■ **Brano fornito**:
Purtroppo, spesso dimentichiamo che uno dei pregi fondamentali della Costituzione italiana è quello di essere stata scritta in italiano; dimentichiamo che ogni parola è stata soppesata prima di essere scritta di seguito alla precedente. E’ un vizietto che ci porta di sovente fuori strada, al punto che si cerca di trovare un equilibrio tra due diritti (in questo caso, tra diritto alla salute e diritto al lavoro). Riteniamo che la logica tenda ad escludere tali equilibri, quando uno dei diritti è “fondamentale” e l’altro è un semplice diritto. Sarebbe come mettere sui piatti di una bilancia da una parte un chilo di diamanti e dall’altra un chilo di letame, giustificando l’equilibrio dei piatti con il peso e non con il valore.
Sì, lei dice bene. Produrre acciaio non è come coltivare garofani, ma la produzione dell’acciaio non deve distruggere le coltivazioni di garofani. Purtroppo, l’acciaio prodotto a Taranto ha azzerato troppe produzioni tradizionali, storiche del nostro territorio, ha portato alla definitiva mattanza degli ovini (con perdita di posti, questi sì, di lavoro), all’avvelenamento dei terreni (con divieto di pascolo per un raggio di 20 chilometri attorno all’insediamento industriale) e del mare (vero padre dei tarantini e fonte di sostentamento, oramai minata a fondo, per intere generazioni). La monocultura industriale imposta in un luogo di bellezza sublime ha prodotto disoccupazione, ha indotto i nostri giovani a lasciare la propria terra in cerca di un lavoro vero. Senza dimenticare malattie, morbilità e morte in un numero insopportabile, soprattutto per una nazione democratica.

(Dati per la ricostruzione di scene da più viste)
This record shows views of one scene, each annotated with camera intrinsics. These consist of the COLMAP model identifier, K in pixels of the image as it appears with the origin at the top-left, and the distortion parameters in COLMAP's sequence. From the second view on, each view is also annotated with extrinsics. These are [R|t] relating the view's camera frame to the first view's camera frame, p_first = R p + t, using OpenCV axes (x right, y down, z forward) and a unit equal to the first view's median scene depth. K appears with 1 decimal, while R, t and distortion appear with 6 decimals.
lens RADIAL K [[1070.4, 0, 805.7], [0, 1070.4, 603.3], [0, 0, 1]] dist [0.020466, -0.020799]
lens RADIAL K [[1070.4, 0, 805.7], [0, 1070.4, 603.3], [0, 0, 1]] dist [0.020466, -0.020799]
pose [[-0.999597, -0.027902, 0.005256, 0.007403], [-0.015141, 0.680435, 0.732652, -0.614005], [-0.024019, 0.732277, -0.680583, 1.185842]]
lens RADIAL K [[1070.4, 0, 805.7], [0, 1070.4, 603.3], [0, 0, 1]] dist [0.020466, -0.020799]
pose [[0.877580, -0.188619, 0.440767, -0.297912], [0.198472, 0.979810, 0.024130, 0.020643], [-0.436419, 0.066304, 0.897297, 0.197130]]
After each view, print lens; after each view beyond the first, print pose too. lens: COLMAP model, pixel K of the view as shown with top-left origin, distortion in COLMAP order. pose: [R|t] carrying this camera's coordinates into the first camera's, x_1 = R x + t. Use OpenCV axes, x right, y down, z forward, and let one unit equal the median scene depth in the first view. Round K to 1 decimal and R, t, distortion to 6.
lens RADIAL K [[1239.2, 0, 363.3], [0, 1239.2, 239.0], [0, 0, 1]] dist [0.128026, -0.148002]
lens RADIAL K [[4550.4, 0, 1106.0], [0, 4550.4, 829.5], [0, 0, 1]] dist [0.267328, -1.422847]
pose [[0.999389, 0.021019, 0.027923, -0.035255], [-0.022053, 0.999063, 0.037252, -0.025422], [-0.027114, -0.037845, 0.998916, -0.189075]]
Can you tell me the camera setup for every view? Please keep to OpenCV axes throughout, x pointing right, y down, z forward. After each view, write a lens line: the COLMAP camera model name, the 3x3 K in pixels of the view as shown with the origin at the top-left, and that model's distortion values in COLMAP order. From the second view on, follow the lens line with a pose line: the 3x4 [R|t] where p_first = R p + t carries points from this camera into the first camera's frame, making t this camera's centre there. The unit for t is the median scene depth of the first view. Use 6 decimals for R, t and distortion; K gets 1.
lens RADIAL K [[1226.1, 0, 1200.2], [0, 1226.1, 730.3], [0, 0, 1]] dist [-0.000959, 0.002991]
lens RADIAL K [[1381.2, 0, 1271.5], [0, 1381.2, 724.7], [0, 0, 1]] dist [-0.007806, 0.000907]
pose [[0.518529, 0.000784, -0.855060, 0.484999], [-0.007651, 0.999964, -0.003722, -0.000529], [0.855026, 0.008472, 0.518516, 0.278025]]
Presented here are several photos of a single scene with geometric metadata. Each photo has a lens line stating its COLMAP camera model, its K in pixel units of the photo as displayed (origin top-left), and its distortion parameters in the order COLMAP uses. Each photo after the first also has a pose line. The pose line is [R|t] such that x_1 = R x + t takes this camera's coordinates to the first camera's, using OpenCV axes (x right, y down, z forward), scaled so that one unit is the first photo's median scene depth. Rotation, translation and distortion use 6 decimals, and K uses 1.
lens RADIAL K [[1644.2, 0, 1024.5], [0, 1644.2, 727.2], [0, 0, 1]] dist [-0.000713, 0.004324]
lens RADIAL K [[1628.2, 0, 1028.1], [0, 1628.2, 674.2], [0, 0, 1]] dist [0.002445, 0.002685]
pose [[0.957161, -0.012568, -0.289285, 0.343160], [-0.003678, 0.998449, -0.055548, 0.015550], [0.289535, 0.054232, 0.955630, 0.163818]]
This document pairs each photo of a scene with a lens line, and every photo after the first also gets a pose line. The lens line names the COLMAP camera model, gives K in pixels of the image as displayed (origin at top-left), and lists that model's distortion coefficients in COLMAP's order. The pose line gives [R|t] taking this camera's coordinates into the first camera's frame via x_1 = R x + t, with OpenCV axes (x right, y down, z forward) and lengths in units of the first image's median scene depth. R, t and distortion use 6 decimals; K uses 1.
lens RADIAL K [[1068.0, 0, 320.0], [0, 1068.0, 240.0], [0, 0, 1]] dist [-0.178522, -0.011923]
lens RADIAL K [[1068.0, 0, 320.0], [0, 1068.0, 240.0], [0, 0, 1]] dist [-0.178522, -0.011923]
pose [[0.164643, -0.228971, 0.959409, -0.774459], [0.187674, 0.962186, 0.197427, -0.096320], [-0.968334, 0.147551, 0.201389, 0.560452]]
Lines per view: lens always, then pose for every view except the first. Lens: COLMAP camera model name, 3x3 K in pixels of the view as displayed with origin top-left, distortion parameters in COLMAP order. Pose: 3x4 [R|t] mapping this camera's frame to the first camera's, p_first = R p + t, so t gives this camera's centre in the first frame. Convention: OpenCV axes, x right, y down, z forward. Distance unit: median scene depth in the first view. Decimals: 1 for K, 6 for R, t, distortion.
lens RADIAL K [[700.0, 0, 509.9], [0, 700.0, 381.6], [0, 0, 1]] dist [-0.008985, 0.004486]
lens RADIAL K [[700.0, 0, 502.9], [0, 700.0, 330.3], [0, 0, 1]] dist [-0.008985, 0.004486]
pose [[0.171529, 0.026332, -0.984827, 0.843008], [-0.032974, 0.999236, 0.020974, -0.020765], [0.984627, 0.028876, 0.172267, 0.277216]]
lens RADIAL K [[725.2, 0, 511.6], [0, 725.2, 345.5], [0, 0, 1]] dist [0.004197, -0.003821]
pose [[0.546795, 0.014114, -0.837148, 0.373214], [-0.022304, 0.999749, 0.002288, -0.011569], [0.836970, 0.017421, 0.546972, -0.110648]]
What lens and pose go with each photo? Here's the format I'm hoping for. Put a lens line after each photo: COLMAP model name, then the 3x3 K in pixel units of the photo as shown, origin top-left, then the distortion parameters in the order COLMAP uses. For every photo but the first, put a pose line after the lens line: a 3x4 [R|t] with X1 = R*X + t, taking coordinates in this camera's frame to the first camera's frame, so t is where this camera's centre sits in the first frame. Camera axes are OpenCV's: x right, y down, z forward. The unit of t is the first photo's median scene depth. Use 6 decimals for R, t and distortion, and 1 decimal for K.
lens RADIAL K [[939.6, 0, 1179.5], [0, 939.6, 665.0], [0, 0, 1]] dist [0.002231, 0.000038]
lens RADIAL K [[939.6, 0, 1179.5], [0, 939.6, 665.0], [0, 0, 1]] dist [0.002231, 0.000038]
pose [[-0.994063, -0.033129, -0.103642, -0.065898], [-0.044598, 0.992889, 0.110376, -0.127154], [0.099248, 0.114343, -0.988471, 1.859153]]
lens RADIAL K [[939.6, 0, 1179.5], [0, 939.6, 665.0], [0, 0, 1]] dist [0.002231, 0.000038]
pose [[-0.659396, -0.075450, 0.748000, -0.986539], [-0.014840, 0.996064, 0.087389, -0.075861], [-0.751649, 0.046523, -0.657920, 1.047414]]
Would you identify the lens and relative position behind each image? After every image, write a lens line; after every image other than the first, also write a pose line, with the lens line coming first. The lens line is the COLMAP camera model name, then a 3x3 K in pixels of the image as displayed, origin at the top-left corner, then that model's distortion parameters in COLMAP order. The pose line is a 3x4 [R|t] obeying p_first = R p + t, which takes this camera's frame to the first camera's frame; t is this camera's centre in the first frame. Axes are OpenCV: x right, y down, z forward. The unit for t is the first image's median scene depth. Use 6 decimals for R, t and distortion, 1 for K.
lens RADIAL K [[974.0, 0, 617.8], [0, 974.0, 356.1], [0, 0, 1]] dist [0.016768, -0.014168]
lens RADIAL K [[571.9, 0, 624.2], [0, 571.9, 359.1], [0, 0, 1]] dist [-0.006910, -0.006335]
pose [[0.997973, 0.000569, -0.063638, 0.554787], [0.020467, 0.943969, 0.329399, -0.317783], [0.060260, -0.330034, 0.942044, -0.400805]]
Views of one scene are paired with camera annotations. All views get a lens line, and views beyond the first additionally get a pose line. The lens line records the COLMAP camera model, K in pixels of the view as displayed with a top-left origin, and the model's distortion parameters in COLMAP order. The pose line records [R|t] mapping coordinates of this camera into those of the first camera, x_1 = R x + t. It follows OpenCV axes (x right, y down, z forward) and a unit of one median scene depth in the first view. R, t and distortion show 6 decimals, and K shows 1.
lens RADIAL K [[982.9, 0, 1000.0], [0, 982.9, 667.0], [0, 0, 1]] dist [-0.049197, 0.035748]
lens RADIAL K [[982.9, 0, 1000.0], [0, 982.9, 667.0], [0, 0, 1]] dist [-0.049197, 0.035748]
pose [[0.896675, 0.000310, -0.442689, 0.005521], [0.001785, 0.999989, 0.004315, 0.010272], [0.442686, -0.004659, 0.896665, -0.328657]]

■ **Descrizione del compito**: Cita testualmente dal brano sull'acciaio di Taranto il passo che va da "Purtroppo, spesso dimentichiamo" fino a "con il valore.", includendo anche queste ultime parole.

■ **Risultato dell'esercizio**:
Purtroppo, spesso dimentichiamo che uno dei pregi fondamentali della Costituzione italiana è quello di essere stata scritta in italiano; dimentichiamo che ogni parola è stata soppesata prima di essere scritta di seguito alla precedente. E’ un vizietto che ci porta di sovente fuori strada, al punto che si cerca di trovare un equilibrio tra due diritti (in questo caso, tra diritto alla salute e diritto al lavoro). Riteniamo che la logica tenda ad escludere tali equilibri, quando uno dei diritti è “fondamentale” e l’altro è un semplice diritto. Sarebbe come mettere sui piatti di una bilancia da una parte un chilo di diamanti e dall’altra un chilo di letame, giustificando l’equilibrio dei piatti con il peso e non con il valore.